- DATA SHOWN

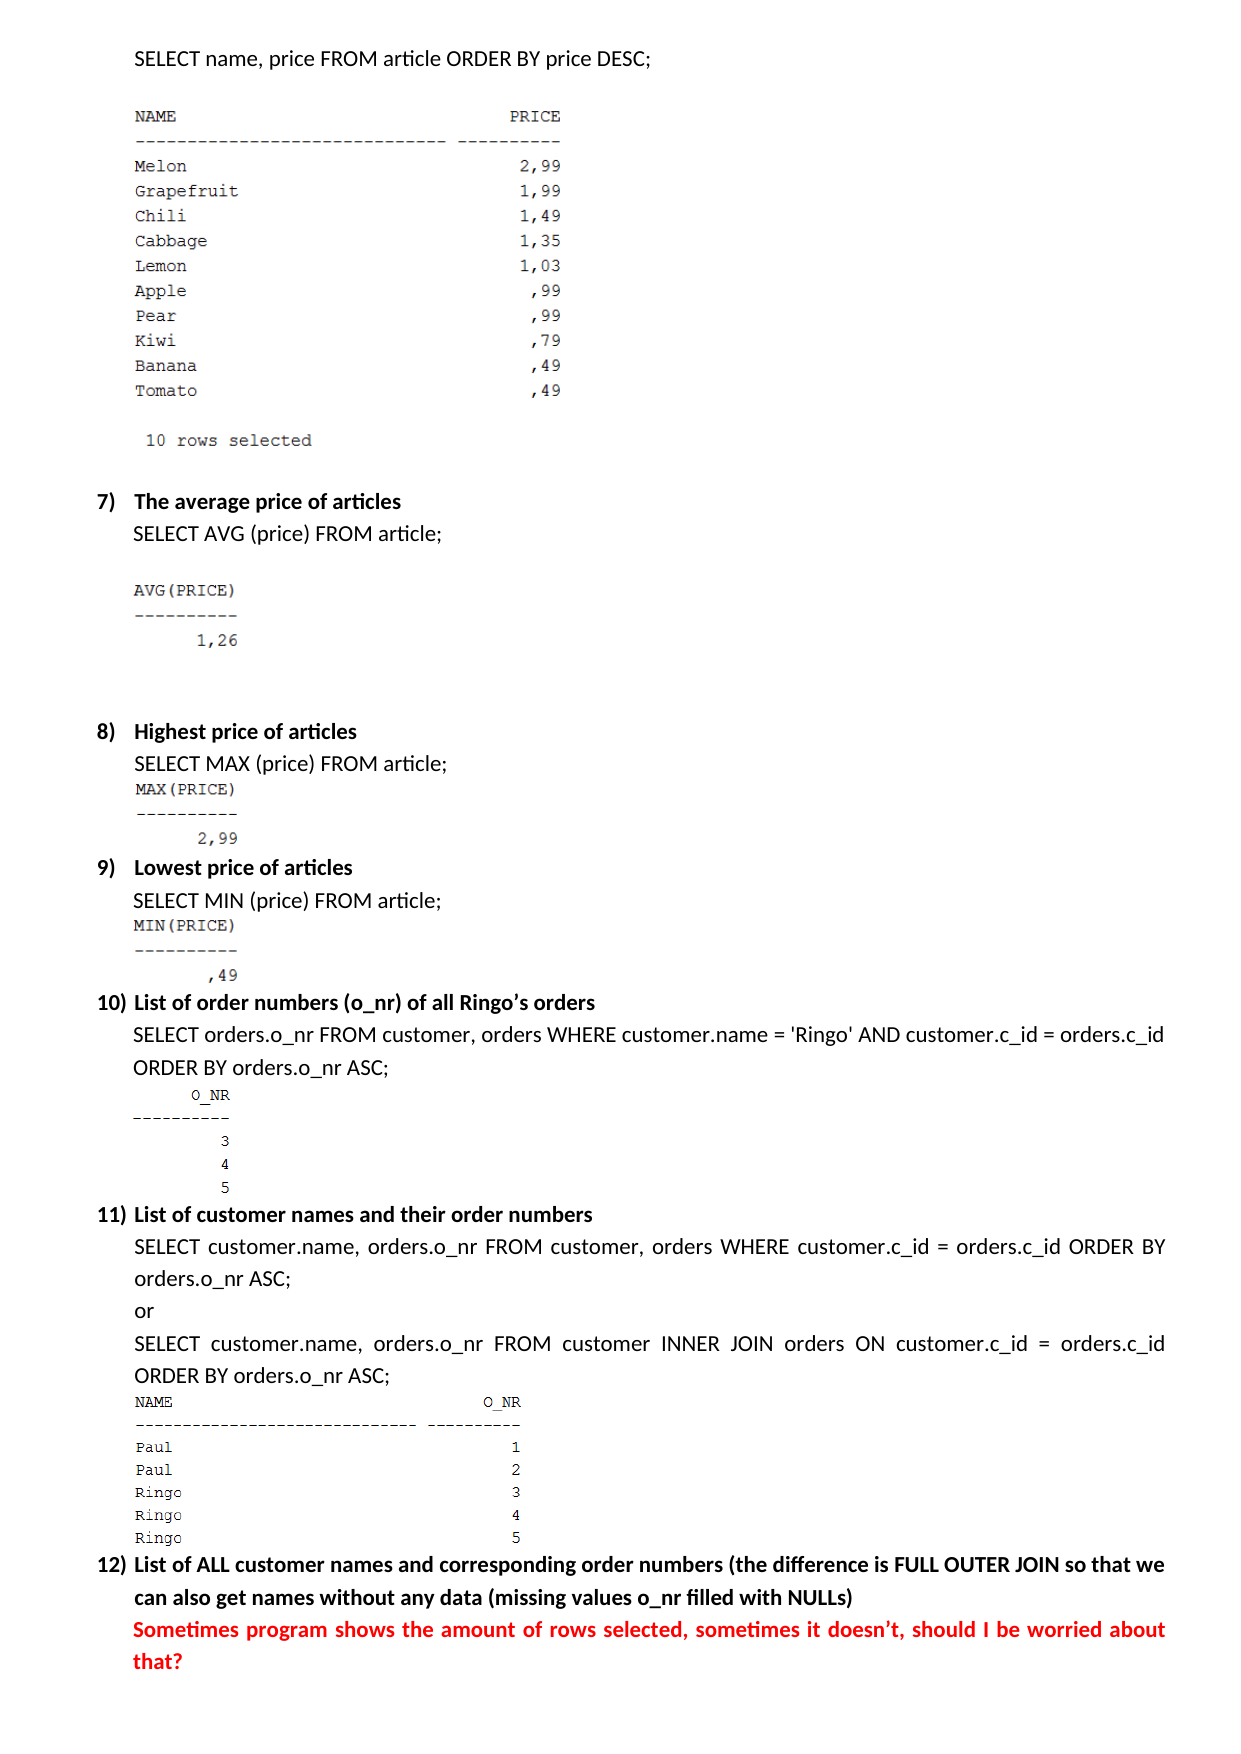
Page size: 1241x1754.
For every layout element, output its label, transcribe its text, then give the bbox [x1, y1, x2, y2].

text Sometimes program shows the amount of rows selected, sometimes it doesn’t, should I be worried about that? [133, 1615, 1167, 1675]
picture [134, 1393, 524, 1547]
picture [132, 1085, 231, 1196]
text SELECT orders.o_nr FROM customer, orders WHERE customer.name = 'Ringo' AND customer.c_id = orders.c_id ORDER BY orders.o_nr ASC; [133, 1021, 1167, 1081]
text SELECT MIN (price) FROM article; [133, 886, 1167, 914]
list List of ALL customer names and corresponding order numbers (the difference is FULL OUTER JOIN so that we can also get names without any data (missing values o_nr filled with NULLs) [97, 1551, 1167, 1611]
list List of order numbers (o_nr) of all Ringo’s orders [97, 988, 1167, 1016]
list The average price of articles [97, 487, 1167, 515]
picture [134, 781, 242, 850]
list Highest price of articles [97, 717, 1167, 745]
list Lowest price of articles [97, 853, 1167, 882]
picture [132, 917, 239, 985]
list SELECT MAX (price) FROM article; [134, 749, 1167, 777]
list or [134, 1297, 1167, 1325]
list SELECT customer.name, orders.o_nr FROM customer INNER JOIN orders ON customer.c_id = orders.c_id ORDER BY orders.o_nr ASC; [134, 1329, 1167, 1389]
list SELECT name, price FROM article ORDER BY price DESC; [134, 44, 1167, 72]
picture [132, 583, 243, 649]
list SELECT customer.name, orders.o_nr FROM customer, orders WHERE customer.c_id = orders.c_id ORDER BY orders.o_nr ASC; [134, 1232, 1167, 1292]
list List of customer names and their order numbers [97, 1200, 1167, 1228]
text SELECT AVG (price) FROM article; [133, 519, 1167, 548]
picture [134, 108, 562, 451]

- WHAT NEEDS TO BE DONE
In your reply, every line of the material should appear exactly as written, and no picture should.

- SOLUTION FOR THIS PROBLEM
Page size: 1241x1754.
For every layout element, output its label, transcribe its text, then give the bbox [x1, y1, x2, y2].

text Sometimes program shows the amount of rows selected, sometimes it doesn’t, should I be worried about that? [133, 1615, 1167, 1675]
picture [134, 1393, 524, 1547]
picture [132, 1085, 231, 1196]
text SELECT orders.o_nr FROM customer, orders WHERE customer.name = 'Ringo' AND customer.c_id = orders.c_id ORDER BY orders.o_nr ASC; [133, 1021, 1167, 1081]
text SELECT MIN (price) FROM article; [133, 886, 1167, 914]
list List of ALL customer names and corresponding order numbers (the difference is FULL OUTER JOIN so that we can also get names without any data (missing values o_nr filled with NULLs) [97, 1551, 1167, 1611]
list List of order numbers (o_nr) of all Ringo’s orders [97, 988, 1167, 1016]
list The average price of articles [97, 487, 1167, 515]
picture [134, 781, 242, 850]
list Highest price of articles [97, 717, 1167, 745]
list Lowest price of articles [97, 853, 1167, 882]
picture [132, 917, 239, 985]
list SELECT MAX (price) FROM article; [134, 749, 1167, 777]
list or [134, 1297, 1167, 1325]
list SELECT customer.name, orders.o_nr FROM customer INNER JOIN orders ON customer.c_id = orders.c_id ORDER BY orders.o_nr ASC; [134, 1329, 1167, 1389]
list SELECT name, price FROM article ORDER BY price DESC; [134, 44, 1167, 72]
picture [132, 583, 243, 649]
list SELECT customer.name, orders.o_nr FROM customer, orders WHERE customer.c_id = orders.c_id ORDER BY orders.o_nr ASC; [134, 1232, 1167, 1292]
list List of customer names and their order numbers [97, 1200, 1167, 1228]
text SELECT AVG (price) FROM article; [133, 519, 1167, 548]
picture [134, 108, 562, 451]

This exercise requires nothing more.